Printed edition. The OS Memoirs have been published in a set of 40 volumes plus an index volume, under the editorship of Angélique Day and Patrick McWilliams. The printed edition contains the complete text of the Memoirs but does not include all of the pen-and-ink sketches. In 2014, the Academy will publish a selection of the OS Memoir sketches and some of the OS Sketches proper (see below). Edited by Angélique Day, the volume contains an introductory essay on the OS mapping and drawing schemes and extensive caption data.

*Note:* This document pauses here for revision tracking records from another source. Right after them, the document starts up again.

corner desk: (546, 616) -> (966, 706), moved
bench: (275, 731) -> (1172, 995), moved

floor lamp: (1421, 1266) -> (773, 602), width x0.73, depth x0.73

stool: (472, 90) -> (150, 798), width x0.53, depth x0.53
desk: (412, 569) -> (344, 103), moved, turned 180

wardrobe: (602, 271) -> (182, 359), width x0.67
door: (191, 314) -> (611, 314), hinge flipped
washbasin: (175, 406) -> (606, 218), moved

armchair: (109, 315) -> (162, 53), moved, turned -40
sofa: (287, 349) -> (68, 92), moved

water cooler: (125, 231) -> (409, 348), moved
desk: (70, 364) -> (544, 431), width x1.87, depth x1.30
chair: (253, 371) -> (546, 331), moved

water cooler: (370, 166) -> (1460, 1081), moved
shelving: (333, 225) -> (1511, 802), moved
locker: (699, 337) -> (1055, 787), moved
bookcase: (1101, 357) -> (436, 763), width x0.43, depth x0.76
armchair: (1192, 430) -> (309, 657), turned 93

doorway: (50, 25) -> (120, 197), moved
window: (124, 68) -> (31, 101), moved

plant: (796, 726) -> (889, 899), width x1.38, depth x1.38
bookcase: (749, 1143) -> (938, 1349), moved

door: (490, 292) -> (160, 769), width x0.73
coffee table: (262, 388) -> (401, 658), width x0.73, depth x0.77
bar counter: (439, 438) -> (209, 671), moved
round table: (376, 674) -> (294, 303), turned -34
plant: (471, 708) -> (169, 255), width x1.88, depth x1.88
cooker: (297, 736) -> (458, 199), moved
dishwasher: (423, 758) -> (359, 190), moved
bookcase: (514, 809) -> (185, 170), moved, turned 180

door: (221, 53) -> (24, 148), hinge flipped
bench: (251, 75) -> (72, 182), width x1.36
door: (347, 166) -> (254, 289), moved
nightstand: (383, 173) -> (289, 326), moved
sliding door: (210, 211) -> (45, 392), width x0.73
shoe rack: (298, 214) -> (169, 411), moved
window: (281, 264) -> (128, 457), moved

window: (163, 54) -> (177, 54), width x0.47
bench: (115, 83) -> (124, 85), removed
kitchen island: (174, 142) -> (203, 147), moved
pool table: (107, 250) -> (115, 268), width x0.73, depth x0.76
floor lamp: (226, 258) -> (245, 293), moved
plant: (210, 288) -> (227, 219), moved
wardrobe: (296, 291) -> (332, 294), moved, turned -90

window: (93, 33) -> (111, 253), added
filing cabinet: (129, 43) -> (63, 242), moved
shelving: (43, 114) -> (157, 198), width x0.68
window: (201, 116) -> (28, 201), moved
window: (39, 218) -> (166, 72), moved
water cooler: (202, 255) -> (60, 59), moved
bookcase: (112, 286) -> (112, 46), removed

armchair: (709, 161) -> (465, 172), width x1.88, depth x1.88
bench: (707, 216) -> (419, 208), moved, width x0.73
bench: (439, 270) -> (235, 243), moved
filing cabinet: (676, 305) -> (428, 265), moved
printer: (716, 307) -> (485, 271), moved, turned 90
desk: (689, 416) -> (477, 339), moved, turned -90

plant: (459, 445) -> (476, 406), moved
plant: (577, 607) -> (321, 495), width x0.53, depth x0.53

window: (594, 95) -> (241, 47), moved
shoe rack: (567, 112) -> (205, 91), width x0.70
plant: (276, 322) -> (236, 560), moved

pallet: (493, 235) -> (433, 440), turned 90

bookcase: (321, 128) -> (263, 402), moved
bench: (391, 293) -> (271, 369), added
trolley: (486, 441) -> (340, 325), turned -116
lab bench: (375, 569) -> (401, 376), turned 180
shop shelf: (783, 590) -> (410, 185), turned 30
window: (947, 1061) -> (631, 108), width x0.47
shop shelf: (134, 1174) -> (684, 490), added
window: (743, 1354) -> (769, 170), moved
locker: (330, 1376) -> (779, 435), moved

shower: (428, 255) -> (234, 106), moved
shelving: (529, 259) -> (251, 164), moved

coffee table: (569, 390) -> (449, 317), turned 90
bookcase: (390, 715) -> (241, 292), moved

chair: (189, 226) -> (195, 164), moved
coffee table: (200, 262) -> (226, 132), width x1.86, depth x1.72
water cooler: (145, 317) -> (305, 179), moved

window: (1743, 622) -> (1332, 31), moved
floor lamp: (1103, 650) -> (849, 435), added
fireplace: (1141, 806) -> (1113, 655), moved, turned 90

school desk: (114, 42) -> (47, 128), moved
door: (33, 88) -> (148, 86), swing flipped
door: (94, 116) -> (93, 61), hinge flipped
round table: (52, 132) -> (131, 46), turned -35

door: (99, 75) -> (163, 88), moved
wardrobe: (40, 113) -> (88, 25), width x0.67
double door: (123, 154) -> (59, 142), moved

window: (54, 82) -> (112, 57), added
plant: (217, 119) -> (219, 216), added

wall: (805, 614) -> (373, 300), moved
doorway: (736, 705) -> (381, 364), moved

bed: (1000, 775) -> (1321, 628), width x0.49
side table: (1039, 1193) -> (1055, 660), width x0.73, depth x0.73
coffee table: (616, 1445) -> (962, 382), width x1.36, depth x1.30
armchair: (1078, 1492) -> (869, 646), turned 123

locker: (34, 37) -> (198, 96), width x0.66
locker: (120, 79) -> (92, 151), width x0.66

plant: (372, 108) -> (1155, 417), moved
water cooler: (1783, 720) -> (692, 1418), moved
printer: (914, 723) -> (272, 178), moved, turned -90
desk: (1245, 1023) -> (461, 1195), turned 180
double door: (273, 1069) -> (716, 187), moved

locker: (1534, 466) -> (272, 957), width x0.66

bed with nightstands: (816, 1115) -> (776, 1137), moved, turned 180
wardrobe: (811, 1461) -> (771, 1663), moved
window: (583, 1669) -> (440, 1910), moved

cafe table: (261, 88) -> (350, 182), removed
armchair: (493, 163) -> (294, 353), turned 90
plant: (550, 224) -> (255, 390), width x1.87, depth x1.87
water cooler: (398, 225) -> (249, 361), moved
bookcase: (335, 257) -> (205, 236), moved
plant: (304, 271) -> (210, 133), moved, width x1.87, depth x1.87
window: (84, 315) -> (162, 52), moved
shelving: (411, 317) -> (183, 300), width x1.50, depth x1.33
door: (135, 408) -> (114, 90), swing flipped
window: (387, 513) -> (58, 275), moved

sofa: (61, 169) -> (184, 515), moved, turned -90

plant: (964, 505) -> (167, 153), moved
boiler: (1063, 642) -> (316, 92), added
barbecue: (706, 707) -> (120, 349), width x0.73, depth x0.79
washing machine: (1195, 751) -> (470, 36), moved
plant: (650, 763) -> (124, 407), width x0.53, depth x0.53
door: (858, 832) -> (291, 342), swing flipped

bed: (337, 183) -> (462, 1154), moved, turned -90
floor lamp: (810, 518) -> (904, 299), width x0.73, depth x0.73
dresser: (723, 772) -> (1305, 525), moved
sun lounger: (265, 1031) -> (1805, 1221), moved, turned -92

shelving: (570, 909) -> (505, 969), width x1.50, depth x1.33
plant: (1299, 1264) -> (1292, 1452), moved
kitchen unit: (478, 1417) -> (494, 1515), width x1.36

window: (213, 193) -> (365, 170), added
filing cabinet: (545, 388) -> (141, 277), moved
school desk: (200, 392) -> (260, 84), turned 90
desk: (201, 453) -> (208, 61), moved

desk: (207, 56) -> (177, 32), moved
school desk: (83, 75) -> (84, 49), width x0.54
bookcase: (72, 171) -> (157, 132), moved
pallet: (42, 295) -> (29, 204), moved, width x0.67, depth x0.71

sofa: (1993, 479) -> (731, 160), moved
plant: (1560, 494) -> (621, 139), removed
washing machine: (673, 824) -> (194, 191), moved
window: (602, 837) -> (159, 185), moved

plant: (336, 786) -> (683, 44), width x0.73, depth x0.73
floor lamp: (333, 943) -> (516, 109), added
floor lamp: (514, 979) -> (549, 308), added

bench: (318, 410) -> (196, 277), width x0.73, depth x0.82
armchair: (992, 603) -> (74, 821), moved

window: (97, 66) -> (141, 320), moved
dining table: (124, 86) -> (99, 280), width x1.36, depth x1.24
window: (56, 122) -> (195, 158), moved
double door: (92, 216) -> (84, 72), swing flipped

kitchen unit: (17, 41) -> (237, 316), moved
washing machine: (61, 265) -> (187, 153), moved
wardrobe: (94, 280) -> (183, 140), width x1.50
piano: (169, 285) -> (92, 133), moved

The manuscripts containing OS Extracts are arranged in bound volumes by county. The collection contains extracts transcribed from primary sources relating to antiquities in various Irish counties. In some instances the sources from which these extracts were copied no longer survive.
Drawings and sketches of buildings and other antiquarian items were prepared by the researchers employed by the OS as part of their work of recording antiquities in the landscape. Among the artists employed by the OS were George Petrie, MRIA (1790-1866), George Victor du Noyer (1817-69), and William Frederick Wakeman (1822-1900). The collection of OS Sketches in the Royal Irish Academy comprises over 1,000 drawings. (Shelf-marks are in the range 12 T 1 – 12 T 17). These sketches have been conserved, with funding from the Heritage Council. The sketches are stored, unbound, in archival boxes. The drawings are individually catalogued on the Prints, Drawings and Artefacts Catalogue. Funding for the cataloguing of the drawings was provided by the Sailors & Soldiers Trust Fund. The collection has been photographed for preservation purposes with funding from Atlantic Philanthropies. It is planned to make the digitised images available via the RIA website. http://www.ria.ie/library/catalogue.aspx
Other OS Archival Sources
Further nineteenth- and twentieth-century archival material relating to the OS has been transferred from the OS office to the National Archives of Ireland, www.nationalarchives.ie, while the OS office itself, www.osi.ie, also retains some archival material.
J.H. Andrews. A paper landscape: the Ordnance Survey in Nineteenth-century Ireland. Oxford, 1975.
Charles Close. The Early Years of the Ordnance Survey. Newton Abbot: David & Charles Reprints, 1969.
Gillian M. Doherty. The Irish Ordnance Survey: History, Culture and Memory. Dublin: Four Courts Press, 2004.
Ordnance Survey Memoirs of Ireland, edited by Angélique Day and Patrick McWilliams. 40 vols, Belfast: Institute of Irish Studies in association with the Royal Irish Academy, 1990-1998.
Index to Ordnance Survey Memoirs of Ireland Series: People and Places, by Patrick McWilliams. Belfast, Institute of Irish Studies, 2002.